▶ _Exercise description_:
Among the records, which lines include "traditional"? List them.

Items from a dataset:
⟨

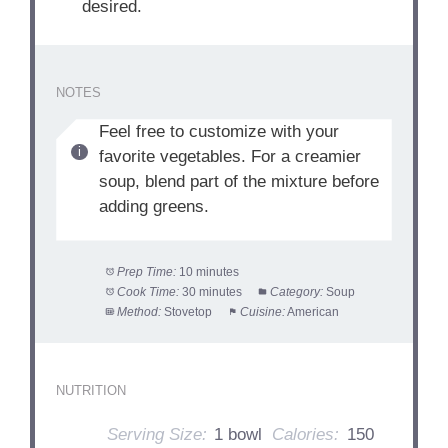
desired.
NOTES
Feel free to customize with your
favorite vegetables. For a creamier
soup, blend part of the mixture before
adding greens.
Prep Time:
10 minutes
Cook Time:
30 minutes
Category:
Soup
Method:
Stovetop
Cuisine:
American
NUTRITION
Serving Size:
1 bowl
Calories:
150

⟩
⟨

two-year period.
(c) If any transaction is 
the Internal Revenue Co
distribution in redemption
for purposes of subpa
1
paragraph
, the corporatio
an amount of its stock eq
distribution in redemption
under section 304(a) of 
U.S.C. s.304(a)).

⟩
⟨

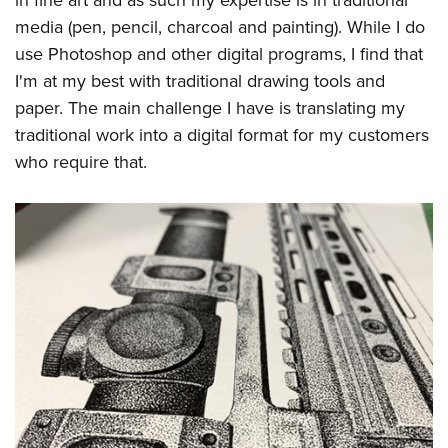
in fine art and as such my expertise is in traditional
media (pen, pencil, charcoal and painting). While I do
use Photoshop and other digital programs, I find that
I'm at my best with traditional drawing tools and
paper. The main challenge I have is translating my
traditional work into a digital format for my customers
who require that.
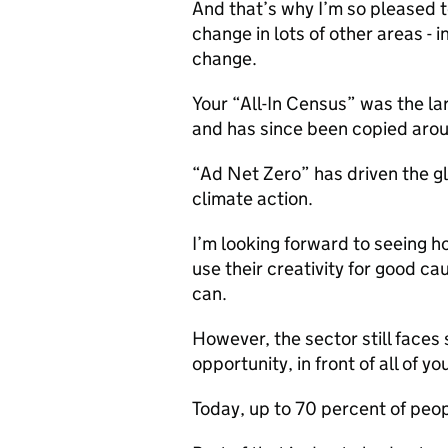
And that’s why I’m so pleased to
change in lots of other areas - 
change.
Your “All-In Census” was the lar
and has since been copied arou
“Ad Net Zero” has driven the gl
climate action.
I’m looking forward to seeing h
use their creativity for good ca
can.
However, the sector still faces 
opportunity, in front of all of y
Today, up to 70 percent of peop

⟩

▶ _Result_:
in fine art and as such my expertise is in traditional
I'm at my best with traditional drawing tools and
traditional work into a digital format for my customers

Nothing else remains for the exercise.